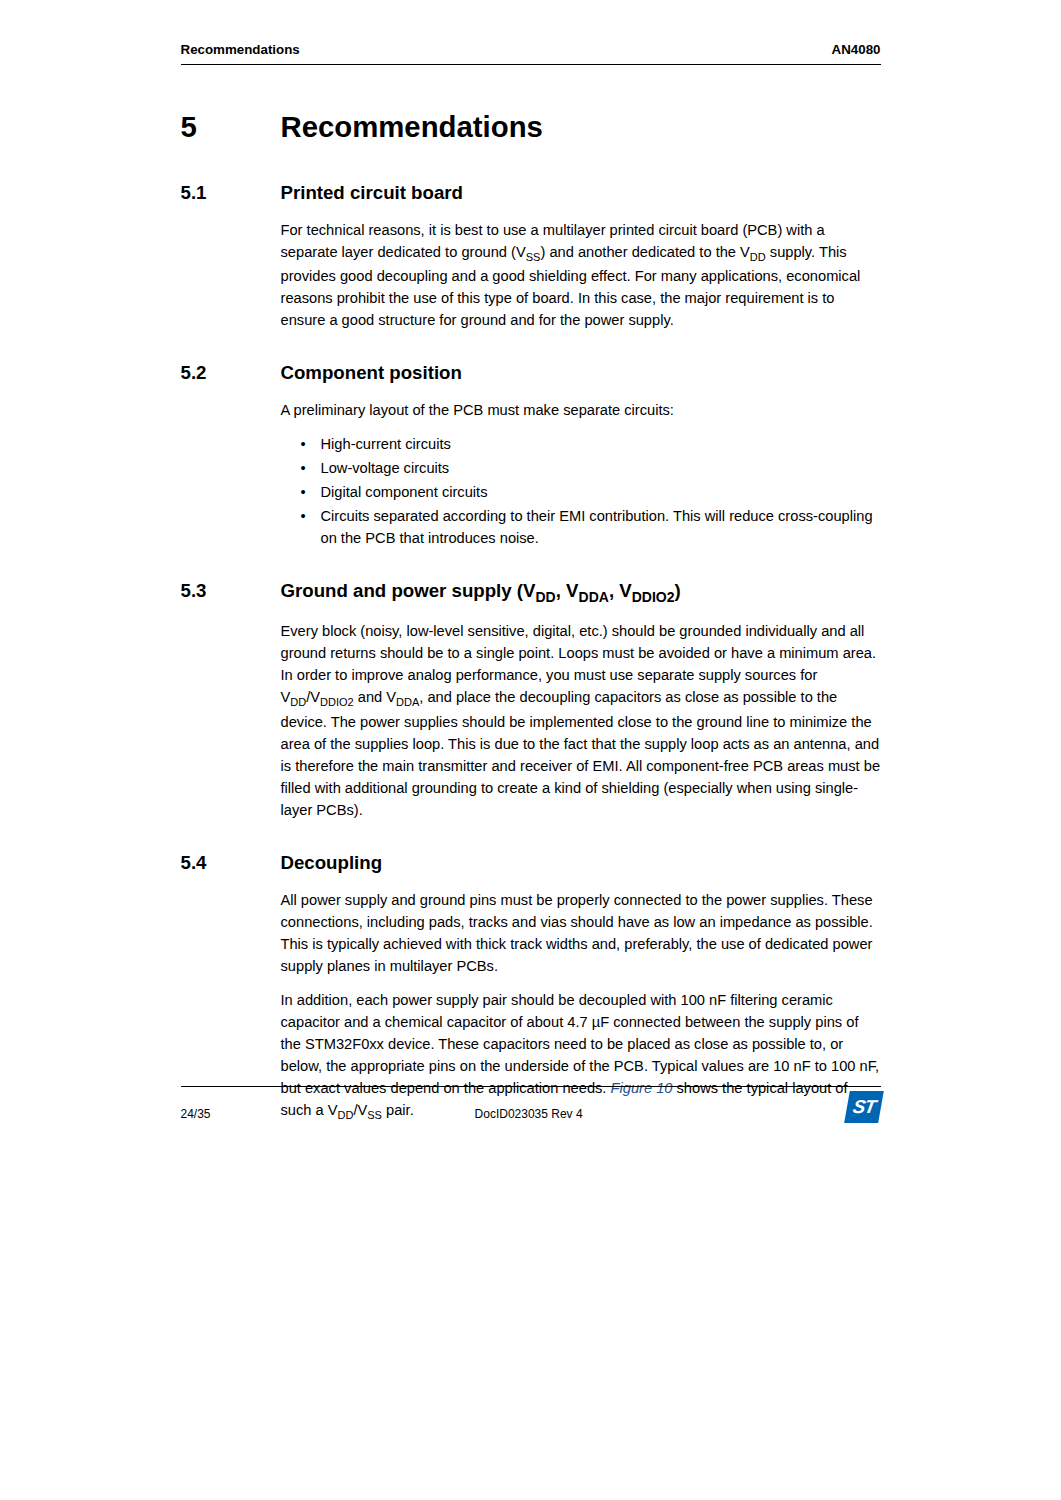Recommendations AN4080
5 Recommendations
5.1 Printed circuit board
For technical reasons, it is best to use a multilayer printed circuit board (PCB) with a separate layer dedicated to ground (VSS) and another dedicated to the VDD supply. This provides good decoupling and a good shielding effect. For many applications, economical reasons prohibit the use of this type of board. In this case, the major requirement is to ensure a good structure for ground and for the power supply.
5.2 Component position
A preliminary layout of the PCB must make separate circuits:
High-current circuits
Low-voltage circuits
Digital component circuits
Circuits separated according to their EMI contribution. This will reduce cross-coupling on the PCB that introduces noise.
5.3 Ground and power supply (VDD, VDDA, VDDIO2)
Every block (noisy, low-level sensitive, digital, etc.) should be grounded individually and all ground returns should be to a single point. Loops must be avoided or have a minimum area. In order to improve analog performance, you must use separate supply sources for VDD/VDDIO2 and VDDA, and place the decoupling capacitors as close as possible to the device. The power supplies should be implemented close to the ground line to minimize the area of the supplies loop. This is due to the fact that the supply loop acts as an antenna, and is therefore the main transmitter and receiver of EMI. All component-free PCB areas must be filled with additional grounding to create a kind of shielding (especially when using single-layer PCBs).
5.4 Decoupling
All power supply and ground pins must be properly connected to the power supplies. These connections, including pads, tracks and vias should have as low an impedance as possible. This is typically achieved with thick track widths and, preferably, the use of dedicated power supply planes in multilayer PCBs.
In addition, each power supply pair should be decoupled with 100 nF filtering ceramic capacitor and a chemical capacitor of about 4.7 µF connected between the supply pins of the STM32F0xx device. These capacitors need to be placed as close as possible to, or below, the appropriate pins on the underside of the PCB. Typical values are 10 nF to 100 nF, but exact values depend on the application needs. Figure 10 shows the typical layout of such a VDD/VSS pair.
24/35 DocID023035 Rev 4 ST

-=-=-

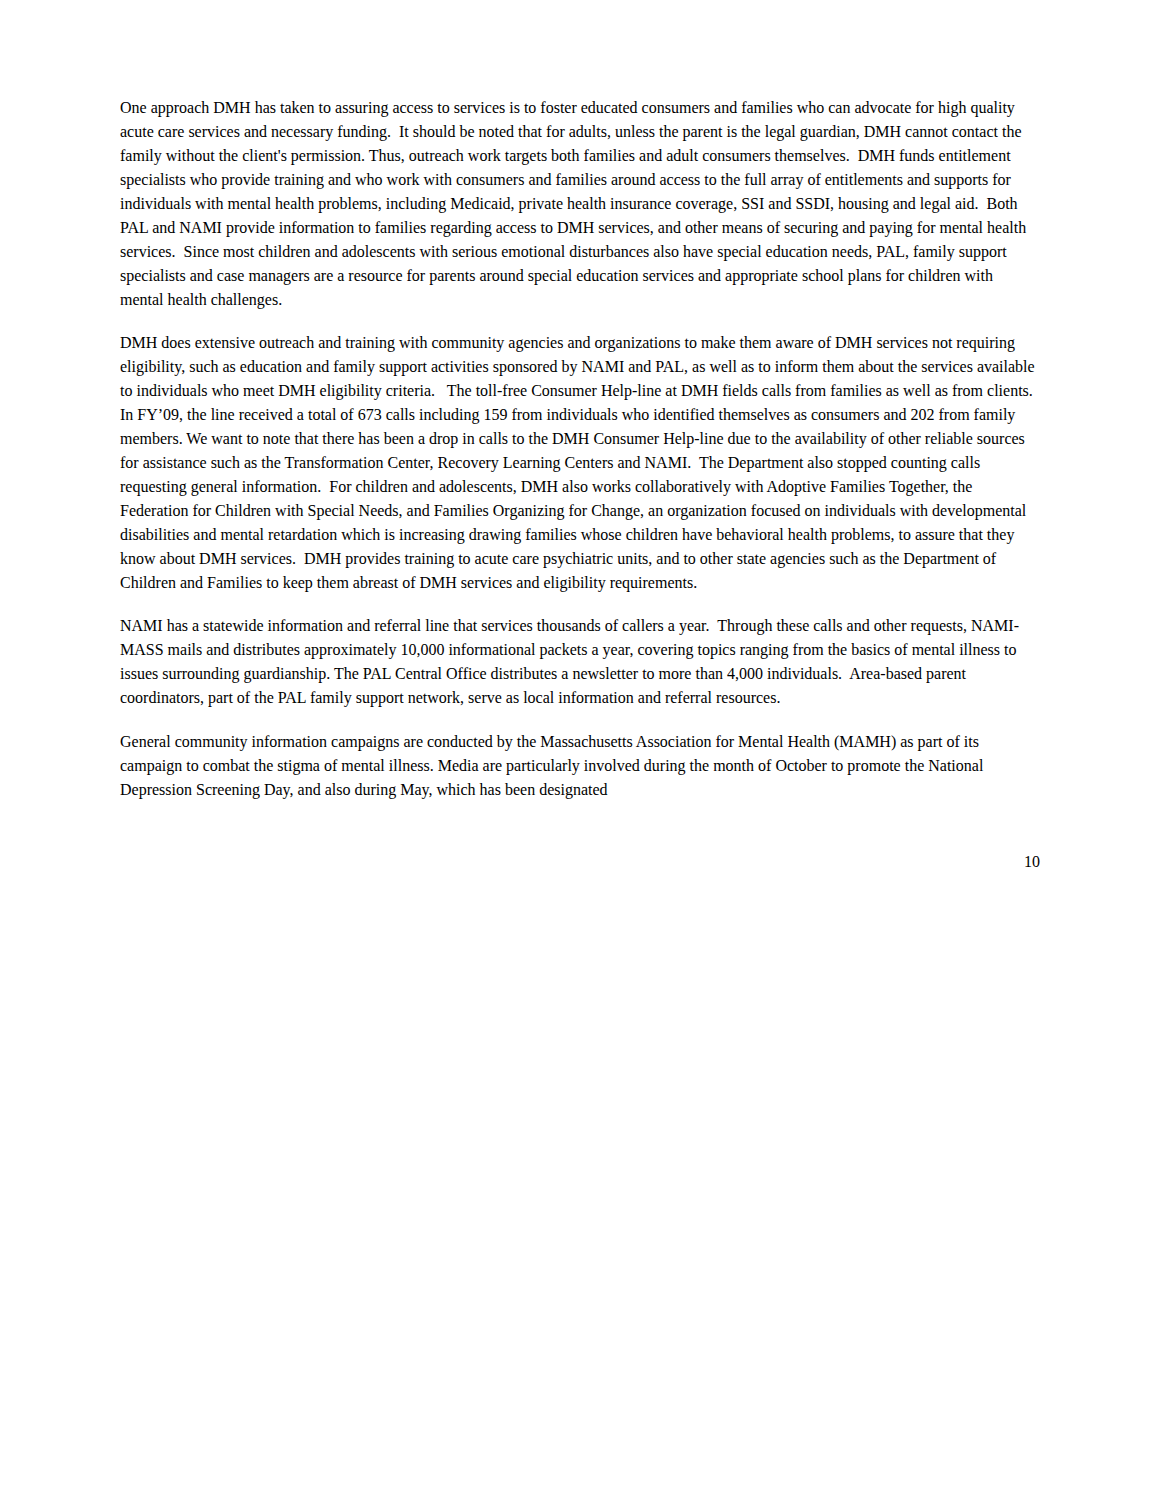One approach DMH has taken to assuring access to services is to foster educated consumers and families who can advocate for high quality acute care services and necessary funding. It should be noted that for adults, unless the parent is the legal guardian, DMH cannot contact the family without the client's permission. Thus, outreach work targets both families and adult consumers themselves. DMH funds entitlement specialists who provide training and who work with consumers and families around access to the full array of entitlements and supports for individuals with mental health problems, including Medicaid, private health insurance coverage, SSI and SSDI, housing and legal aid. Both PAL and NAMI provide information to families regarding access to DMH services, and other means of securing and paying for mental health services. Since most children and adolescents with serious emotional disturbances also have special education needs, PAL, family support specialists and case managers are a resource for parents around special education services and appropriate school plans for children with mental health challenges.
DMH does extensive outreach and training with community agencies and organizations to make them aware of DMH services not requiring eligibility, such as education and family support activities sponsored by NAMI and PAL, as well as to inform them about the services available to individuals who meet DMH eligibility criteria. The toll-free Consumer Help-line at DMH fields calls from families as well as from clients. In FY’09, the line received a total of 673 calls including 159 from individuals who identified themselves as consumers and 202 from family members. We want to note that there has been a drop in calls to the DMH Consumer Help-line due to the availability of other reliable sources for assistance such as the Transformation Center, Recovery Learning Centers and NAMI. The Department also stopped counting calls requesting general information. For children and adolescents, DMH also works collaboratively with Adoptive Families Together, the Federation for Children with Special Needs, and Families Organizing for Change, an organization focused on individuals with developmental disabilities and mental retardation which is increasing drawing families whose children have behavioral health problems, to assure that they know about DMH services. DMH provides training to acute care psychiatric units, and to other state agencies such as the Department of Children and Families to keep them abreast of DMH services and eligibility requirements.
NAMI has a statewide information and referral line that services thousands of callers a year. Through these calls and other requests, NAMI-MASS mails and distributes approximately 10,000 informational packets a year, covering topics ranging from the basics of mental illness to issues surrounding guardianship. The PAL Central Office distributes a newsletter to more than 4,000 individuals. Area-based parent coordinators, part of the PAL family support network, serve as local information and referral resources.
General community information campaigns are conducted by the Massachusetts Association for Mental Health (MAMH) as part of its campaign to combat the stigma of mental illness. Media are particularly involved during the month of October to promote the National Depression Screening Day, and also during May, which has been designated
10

-=-=-

**Directions for this task:**
Reproduce the lines above, beginning at the line with "For technical reasons, it" and stopping after the line with "Digital component circuits", exactly as they are.

**Solution to this exercise:**
For technical reasons, it is best to use a multilayer printed circuit board (PCB) with a separate layer dedicated to ground (VSS) and another dedicated to the VDD supply. This provides good decoupling and a good shielding effect. For many applications, economical reasons prohibit the use of this type of board. In this case, the major requirement is to ensure a good structure for ground and for the power supply.
5.2 Component position
A preliminary layout of the PCB must make separate circuits:
High-current circuits
Low-voltage circuits
Digital component circuits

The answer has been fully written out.